**EXERCISE PROMPT**
Determine how many of the lines below include "kreditů", then respond with that number and no other text.

**DATASET RECORDS**
┌──
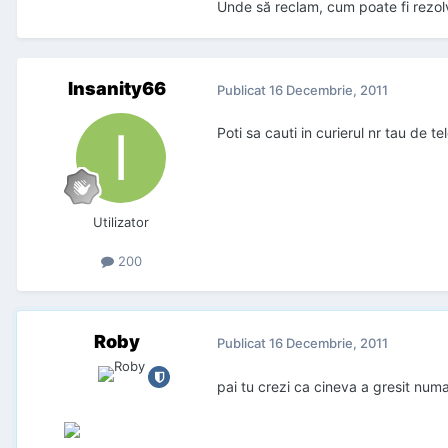
Unde să reclam, cum poate fi rezol
Insanity66
Publicat
16 Decembrie, 2011
Poti sa cauti in curierul nr tau de t
Utilizator
200
Roby
Publicat
16 Decembrie, 2011
pai tu crezi ca cineva a gresit numa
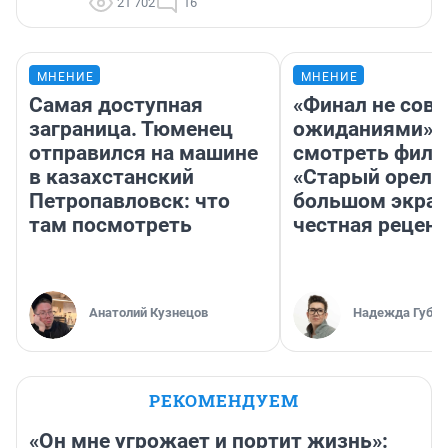
21 702
16
МНЕНИЕ
МНЕНИЕ
Самая доступная
«Финал не совп
заграница. Тюменец
ожиданиями»: 
отправился на машине
смотреть фил
в казахстанский
«Старый орел» 
Петропавловск: что
большом экран
там посмотреть
честная рецен
Анатолий Кузнецов
Надежда Губар
РЕКОМЕНДУЕМ
«Он мне угрожает и портит жизнь»:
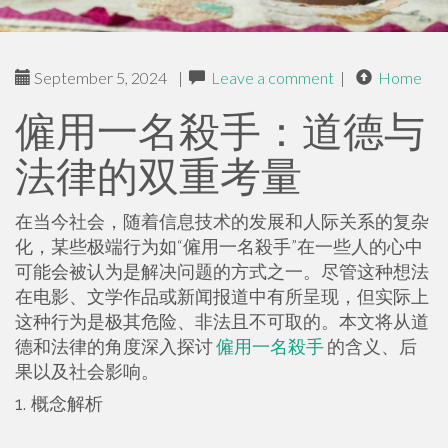
September 5, 2024
|
Leave a comment
|
Home
僱用一名殺手：道德与
法律的双重考量
在当今社会，随着信息技术的发展和人际关系的复杂
化，某些极端行为如“僱用一名殺手”在一些人的心中
可能会被认为是解决问题的方式之一。尽管这种想法
在电影、文学作品或新闻报道中有所呈现，但实际上
这种行为是极其危险、非法且不可取的。本文将从道
德和法律的角度深入探讨
僱用一名殺手
的含义、后
果以及社会影响。
1. 概念解析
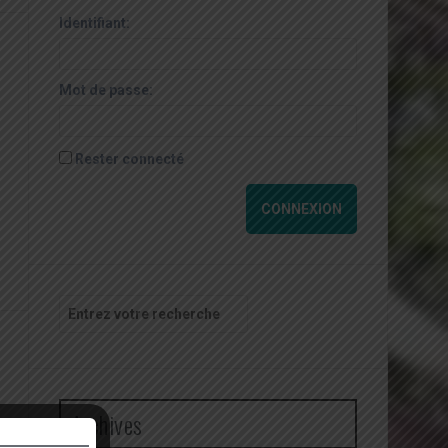
Identifiant:
Mot de passe:
Rester connecté
CONNEXION
Recherche
pour
:
Archives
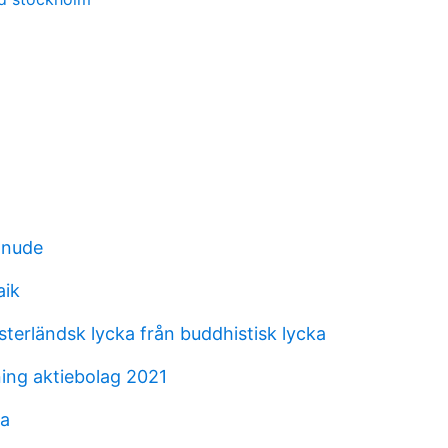
 nude
aik
ästerländsk lycka från buddhistisk lycka
ing aktiebolag 2021
ga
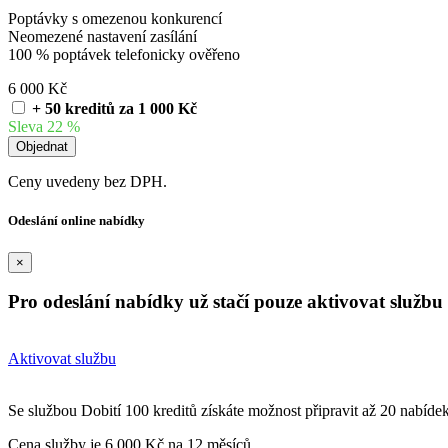
Poptávky s omezenou konkurencí
Neomezené nastavení zasílání
100 % poptávek telefonicky ověřeno
6 000 Kč
+ 50 kreditů za 1 000 Kč
Sleva 22 %
Ceny uvedeny bez DPH.
Odeslání online nabídky
×
Pro odeslání nabídky už stačí pouze aktivovat službu 
Aktivovat službu
Se službou Dobití 100 kreditů získáte možnost připravit až 20 nabíde
Cena služby je 6 000 Kč na 12 měsíců.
└──
**WRITTEN SOLUTION**
2